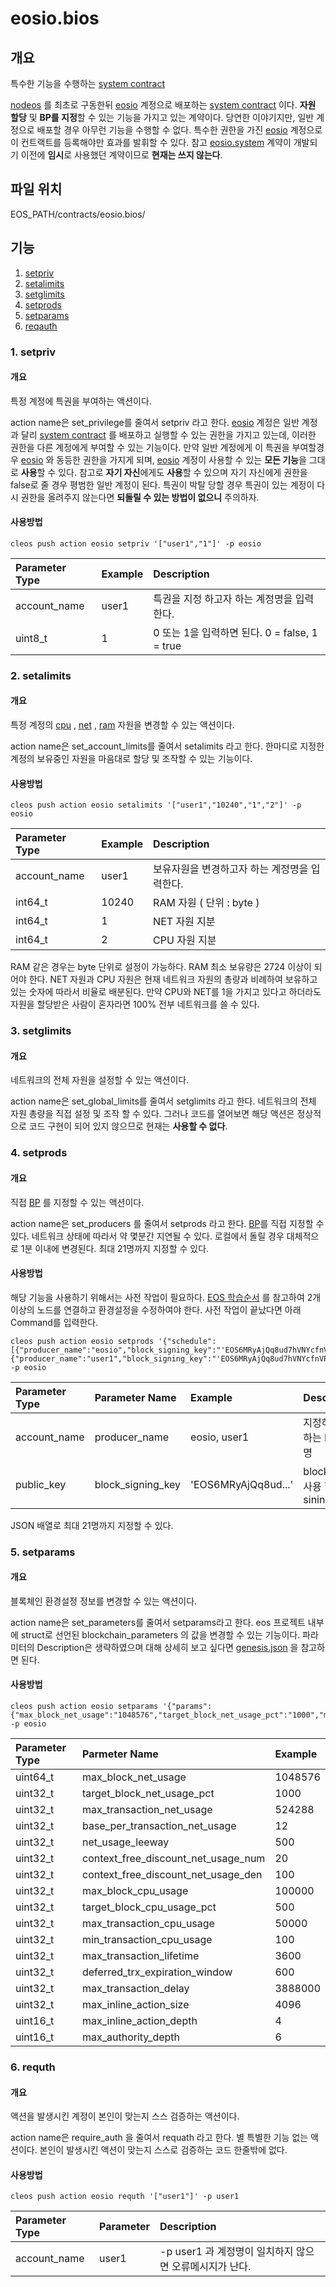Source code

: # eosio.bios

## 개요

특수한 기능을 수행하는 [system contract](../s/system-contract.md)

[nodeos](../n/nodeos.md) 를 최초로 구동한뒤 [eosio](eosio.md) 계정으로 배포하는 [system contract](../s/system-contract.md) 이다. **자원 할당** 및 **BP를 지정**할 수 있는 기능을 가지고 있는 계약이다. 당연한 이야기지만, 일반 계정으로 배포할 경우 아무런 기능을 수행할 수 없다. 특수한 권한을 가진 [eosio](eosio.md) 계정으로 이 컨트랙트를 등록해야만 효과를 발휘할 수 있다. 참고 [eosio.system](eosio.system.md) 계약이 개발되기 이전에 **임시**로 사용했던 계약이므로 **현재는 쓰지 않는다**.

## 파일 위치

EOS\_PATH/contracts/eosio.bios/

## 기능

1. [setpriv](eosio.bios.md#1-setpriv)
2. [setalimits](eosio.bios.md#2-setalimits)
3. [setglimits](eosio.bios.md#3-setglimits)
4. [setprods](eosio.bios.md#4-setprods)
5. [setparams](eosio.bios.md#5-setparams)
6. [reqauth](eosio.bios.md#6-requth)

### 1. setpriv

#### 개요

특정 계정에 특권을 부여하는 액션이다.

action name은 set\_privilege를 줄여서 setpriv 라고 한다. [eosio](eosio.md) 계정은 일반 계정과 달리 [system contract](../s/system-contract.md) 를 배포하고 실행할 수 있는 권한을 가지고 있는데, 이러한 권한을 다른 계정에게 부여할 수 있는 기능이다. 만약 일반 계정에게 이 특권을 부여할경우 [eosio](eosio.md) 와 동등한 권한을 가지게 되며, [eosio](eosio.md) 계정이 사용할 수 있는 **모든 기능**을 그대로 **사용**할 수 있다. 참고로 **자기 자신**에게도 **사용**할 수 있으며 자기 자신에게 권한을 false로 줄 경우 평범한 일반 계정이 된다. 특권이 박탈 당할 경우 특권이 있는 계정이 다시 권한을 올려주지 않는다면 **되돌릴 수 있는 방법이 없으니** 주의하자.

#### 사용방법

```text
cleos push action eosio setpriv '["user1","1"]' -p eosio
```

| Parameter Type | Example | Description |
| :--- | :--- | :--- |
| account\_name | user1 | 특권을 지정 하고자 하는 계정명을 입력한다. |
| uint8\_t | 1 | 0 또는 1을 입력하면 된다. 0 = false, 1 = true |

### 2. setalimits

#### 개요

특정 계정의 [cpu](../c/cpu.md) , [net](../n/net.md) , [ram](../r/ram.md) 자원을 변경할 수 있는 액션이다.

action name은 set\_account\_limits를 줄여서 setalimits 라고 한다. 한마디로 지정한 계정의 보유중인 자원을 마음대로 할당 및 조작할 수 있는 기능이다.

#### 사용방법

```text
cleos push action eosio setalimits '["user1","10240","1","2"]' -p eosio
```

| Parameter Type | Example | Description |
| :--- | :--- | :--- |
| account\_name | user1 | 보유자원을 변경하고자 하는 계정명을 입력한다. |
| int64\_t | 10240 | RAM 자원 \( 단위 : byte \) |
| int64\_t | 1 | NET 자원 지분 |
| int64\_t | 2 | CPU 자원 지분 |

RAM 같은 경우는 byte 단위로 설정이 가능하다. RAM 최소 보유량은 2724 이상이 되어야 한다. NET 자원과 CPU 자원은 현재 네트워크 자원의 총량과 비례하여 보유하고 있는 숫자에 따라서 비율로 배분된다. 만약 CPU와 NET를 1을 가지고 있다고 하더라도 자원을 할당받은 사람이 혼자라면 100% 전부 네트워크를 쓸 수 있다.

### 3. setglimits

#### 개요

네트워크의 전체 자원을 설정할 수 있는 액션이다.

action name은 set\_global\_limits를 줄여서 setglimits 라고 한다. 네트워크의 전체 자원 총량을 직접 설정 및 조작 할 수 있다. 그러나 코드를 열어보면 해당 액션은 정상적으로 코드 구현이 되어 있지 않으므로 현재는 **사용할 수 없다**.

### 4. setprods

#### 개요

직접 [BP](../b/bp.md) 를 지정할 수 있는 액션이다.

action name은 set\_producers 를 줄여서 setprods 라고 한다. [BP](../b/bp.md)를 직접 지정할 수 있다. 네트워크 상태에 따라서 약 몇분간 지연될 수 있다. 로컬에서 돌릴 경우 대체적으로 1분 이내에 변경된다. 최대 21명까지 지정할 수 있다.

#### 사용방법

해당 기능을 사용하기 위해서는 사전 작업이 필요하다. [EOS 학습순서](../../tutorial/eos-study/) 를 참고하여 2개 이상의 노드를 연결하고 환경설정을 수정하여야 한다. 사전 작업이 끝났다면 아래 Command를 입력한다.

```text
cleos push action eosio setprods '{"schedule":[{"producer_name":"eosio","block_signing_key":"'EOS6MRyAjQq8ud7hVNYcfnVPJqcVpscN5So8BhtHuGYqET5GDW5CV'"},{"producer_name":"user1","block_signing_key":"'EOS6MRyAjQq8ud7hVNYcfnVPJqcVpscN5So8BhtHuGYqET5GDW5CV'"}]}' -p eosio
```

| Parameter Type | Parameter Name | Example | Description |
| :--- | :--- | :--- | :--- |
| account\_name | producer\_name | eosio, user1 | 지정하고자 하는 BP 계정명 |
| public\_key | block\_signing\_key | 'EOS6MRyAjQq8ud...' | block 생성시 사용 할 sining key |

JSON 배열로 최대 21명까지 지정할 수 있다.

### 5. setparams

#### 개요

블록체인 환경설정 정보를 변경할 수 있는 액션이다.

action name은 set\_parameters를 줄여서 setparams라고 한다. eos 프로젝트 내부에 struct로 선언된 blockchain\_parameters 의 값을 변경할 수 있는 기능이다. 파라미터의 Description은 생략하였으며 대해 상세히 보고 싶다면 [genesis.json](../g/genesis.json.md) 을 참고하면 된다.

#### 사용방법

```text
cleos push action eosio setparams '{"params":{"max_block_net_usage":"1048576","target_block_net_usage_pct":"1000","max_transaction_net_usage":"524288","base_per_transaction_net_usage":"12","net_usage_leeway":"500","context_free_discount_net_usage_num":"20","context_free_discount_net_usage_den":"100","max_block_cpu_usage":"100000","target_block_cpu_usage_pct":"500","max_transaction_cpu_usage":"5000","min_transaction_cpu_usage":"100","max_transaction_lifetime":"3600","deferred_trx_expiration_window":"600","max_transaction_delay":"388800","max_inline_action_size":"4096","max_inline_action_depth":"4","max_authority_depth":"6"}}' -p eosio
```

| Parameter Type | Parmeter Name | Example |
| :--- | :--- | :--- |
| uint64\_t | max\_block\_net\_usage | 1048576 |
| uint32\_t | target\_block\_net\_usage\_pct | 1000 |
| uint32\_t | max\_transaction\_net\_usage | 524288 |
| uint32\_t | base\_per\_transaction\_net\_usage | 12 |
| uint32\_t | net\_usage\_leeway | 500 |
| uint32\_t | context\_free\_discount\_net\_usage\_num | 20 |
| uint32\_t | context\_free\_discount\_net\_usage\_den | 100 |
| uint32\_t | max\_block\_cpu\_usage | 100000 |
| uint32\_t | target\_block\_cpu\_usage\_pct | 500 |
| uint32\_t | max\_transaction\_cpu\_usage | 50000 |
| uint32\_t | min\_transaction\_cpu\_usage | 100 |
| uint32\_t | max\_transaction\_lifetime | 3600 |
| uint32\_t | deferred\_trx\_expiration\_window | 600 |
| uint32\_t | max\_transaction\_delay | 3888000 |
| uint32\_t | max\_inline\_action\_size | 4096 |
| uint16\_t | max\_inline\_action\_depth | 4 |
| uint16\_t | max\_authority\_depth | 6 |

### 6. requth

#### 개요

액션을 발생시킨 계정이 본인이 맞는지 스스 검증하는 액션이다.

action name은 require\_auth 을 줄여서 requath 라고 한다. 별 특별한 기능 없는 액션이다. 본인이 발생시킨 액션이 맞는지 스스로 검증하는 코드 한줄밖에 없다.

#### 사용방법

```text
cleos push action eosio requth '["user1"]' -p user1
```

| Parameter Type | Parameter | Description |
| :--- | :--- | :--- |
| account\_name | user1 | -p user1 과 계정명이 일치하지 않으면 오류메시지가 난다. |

......

For the records above, give the number of lines containing the string "bios" and no other words.

8